What the task requires: Each line below from the one containing "candle: none [1377,556,1422,632]" through the one containing "decorative egg: none" is to be given again exactly, and no line outside that span.

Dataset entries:
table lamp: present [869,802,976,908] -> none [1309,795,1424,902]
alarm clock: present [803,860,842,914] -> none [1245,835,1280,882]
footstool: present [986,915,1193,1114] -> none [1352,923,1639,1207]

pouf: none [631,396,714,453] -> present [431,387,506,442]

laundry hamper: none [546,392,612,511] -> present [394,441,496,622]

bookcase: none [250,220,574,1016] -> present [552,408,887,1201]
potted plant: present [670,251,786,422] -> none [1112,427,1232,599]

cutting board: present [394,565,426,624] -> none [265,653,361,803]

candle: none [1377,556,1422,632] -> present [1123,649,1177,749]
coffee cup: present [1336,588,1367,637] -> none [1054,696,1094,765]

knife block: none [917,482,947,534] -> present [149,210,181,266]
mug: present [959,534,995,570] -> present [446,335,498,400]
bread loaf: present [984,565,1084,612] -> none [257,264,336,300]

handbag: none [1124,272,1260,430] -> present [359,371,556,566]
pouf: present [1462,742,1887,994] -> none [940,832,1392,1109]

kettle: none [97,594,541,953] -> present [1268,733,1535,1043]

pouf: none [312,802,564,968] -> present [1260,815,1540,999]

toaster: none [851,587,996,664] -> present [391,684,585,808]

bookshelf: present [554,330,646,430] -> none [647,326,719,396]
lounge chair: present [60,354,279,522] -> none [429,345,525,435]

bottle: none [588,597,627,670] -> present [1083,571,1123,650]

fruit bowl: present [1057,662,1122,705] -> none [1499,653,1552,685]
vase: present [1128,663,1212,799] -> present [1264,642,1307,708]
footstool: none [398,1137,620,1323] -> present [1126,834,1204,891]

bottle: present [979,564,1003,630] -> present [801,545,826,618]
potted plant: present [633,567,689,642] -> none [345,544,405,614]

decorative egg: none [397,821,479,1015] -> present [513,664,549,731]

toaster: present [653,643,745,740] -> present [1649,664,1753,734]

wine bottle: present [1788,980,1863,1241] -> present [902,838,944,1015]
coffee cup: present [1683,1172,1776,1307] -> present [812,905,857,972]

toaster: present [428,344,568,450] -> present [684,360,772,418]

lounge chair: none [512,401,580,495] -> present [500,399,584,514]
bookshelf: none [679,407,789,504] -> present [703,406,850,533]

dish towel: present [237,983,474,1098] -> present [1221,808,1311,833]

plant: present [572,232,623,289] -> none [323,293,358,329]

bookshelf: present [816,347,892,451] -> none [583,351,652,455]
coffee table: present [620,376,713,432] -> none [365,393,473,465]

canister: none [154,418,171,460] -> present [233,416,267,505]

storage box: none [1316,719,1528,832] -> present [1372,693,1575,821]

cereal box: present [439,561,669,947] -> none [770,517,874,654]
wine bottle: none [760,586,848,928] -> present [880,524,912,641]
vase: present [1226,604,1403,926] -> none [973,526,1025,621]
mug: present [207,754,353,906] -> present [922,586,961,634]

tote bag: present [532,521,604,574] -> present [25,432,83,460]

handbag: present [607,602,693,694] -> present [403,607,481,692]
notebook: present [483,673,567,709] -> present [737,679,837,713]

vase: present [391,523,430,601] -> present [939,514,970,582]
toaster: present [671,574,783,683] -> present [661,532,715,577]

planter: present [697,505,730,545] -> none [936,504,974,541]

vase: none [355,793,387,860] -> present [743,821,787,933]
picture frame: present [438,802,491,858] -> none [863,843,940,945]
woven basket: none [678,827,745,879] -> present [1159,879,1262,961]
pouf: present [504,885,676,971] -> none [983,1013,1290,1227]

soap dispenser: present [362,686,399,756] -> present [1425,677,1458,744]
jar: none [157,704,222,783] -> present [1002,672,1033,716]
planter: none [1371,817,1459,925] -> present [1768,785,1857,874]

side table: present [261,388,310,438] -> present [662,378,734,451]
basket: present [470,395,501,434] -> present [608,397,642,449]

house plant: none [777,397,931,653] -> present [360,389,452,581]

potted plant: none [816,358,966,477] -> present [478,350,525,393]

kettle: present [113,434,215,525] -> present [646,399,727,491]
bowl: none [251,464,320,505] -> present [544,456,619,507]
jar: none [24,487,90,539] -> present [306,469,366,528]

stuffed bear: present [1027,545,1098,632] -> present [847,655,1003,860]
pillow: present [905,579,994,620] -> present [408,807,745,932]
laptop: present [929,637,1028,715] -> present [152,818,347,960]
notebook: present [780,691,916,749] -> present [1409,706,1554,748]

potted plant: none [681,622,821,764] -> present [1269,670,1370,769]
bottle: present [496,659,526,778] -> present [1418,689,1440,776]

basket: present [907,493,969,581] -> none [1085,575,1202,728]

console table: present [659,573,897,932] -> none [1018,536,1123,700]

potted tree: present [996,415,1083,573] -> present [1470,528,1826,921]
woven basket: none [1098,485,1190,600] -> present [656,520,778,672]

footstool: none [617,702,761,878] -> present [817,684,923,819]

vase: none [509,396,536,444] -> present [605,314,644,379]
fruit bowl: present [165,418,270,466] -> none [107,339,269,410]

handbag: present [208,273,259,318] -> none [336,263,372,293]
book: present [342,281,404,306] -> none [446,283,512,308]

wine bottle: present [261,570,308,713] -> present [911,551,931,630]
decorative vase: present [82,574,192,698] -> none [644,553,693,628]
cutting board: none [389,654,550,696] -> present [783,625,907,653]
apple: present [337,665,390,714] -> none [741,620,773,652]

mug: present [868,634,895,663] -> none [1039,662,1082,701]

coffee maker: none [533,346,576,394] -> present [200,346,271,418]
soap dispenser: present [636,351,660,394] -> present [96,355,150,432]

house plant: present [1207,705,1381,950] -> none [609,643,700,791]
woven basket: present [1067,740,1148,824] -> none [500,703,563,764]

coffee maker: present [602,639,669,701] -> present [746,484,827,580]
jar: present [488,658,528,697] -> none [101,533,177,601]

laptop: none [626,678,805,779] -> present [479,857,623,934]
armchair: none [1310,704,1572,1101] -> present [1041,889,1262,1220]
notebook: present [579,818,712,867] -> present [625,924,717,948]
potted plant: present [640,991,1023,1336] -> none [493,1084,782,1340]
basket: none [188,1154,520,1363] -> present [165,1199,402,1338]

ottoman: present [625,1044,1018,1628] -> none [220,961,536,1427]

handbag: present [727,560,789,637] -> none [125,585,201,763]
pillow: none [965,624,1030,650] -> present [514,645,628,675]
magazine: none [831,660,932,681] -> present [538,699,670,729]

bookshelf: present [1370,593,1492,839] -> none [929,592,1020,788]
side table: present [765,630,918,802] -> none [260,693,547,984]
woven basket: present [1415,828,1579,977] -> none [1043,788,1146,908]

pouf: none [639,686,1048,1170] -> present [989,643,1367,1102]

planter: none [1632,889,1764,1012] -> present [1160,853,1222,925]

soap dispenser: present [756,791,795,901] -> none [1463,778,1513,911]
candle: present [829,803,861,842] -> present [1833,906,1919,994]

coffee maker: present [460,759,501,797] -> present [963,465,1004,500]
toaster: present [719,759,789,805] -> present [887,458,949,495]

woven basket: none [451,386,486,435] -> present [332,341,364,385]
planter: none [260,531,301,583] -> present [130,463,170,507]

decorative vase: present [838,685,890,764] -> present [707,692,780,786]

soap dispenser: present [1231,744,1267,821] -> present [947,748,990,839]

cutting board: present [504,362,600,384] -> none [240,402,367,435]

Solution for this exercise:
candle: none [1377,556,1422,632] -> present [1123,649,1177,749]
coffee cup: present [1336,588,1367,637] -> none [1054,696,1094,765]

knife block: none [917,482,947,534] -> present [149,210,181,266]
mug: present [959,534,995,570] -> present [446,335,498,400]
bread loaf: present [984,565,1084,612] -> none [257,264,336,300]

handbag: none [1124,272,1260,430] -> present [359,371,556,566]
pouf: present [1462,742,1887,994] -> none [940,832,1392,1109]

kettle: none [97,594,541,953] -> present [1268,733,1535,1043]

pouf: none [312,802,564,968] -> present [1260,815,1540,999]

toaster: none [851,587,996,664] -> present [391,684,585,808]

bookshelf: present [554,330,646,430] -> none [647,326,719,396]
lounge chair: present [60,354,279,522] -> none [429,345,525,435]

bottle: none [588,597,627,670] -> present [1083,571,1123,650]

fruit bowl: present [1057,662,1122,705] -> none [1499,653,1552,685]
vase: present [1128,663,1212,799] -> present [1264,642,1307,708]
footstool: none [398,1137,620,1323] -> present [1126,834,1204,891]

bottle: present [979,564,1003,630] -> present [801,545,826,618]
potted plant: present [633,567,689,642] -> none [345,544,405,614]

decorative egg: none [397,821,479,1015] -> present [513,664,549,731]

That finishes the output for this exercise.